## WORK INSTRUCTIONS
Below are the entries; give again exactly the lines from the one mentioning "Figure 2. Representative" through the one mentioning "Fig. 6 N-glycosylation", inclusive.

## Dataset records
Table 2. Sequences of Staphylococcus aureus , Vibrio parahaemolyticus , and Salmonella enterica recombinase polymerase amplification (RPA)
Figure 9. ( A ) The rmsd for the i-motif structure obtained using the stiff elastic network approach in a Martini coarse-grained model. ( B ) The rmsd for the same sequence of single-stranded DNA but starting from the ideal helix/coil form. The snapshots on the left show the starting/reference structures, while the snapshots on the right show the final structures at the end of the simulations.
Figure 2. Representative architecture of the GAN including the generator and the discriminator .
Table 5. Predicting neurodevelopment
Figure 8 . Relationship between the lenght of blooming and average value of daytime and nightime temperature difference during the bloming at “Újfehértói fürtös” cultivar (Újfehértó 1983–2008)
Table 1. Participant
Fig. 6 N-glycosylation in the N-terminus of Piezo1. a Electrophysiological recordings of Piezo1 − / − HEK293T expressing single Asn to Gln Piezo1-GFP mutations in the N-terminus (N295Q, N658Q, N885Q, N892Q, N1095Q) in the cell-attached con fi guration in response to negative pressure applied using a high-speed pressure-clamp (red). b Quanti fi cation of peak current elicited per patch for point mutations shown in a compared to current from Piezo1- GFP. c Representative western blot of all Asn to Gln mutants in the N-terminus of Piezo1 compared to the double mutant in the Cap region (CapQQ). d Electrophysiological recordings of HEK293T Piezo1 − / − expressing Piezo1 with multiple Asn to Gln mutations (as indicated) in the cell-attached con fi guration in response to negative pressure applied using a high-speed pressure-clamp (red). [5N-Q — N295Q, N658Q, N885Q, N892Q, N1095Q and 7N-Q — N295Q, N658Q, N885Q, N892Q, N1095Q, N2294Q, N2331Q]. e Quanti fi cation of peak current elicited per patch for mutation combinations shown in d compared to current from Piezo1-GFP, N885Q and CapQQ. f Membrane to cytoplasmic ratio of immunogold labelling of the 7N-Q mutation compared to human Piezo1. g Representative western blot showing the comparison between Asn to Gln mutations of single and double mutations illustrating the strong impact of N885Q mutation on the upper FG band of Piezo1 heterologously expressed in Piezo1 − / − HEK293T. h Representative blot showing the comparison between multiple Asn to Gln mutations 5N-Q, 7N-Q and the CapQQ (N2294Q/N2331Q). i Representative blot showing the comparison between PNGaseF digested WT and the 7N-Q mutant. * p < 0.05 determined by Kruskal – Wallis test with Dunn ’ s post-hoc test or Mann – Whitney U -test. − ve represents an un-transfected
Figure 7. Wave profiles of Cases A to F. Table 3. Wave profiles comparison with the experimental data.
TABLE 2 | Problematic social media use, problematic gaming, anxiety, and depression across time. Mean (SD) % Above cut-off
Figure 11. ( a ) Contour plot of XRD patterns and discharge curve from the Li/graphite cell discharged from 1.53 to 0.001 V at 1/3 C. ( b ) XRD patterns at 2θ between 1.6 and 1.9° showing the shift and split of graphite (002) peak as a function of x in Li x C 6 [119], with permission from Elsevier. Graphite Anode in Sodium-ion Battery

## ANSWER SECTION
Figure 2. Representative architecture of the GAN including the generator and the discriminator .
Table 5. Predicting neurodevelopment
Figure 8 . Relationship between the lenght of blooming and average value of daytime and nightime temperature difference during the bloming at “Újfehértói fürtös” cultivar (Újfehértó 1983–2008)
Table 1. Participant
Fig. 6 N-glycosylation in the N-terminus of Piezo1. a Electrophysiological recordings of Piezo1 − / − HEK293T expressing single Asn to Gln Piezo1-GFP mutations in the N-terminus (N295Q, N658Q, N885Q, N892Q, N1095Q) in the cell-attached con fi guration in response to negative pressure applied using a high-speed pressure-clamp (red). b Quanti fi cation of peak current elicited per patch for point mutations shown in a compared to current from Piezo1- GFP. c Representative western blot of all Asn to Gln mutants in the N-terminus of Piezo1 compared to the double mutant in the Cap region (CapQQ). d Electrophysiological recordings of HEK293T Piezo1 − / − expressing Piezo1 with multiple Asn to Gln mutations (as indicated) in the cell-attached con fi guration in response to negative pressure applied using a high-speed pressure-clamp (red). [5N-Q — N295Q, N658Q, N885Q, N892Q, N1095Q and 7N-Q — N295Q, N658Q, N885Q, N892Q, N1095Q, N2294Q, N2331Q]. e Quanti fi cation of peak current elicited per patch for mutation combinations shown in d compared to current from Piezo1-GFP, N885Q and CapQQ. f Membrane to cytoplasmic ratio of immunogold labelling of the 7N-Q mutation compared to human Piezo1. g Representative western blot showing the comparison between Asn to Gln mutations of single and double mutations illustrating the strong impact of N885Q mutation on the upper FG band of Piezo1 heterologously expressed in Piezo1 − / − HEK293T. h Representative blot showing the comparison between multiple Asn to Gln mutations 5N-Q, 7N-Q and the CapQQ (N2294Q/N2331Q). i Representative blot showing the comparison between PNGaseF digested WT and the 7N-Q mutant. * p < 0.05 determined by Kruskal – Wallis test with Dunn ’ s post-hoc test or Mann – Whitney U -test. − ve represents an un-transfected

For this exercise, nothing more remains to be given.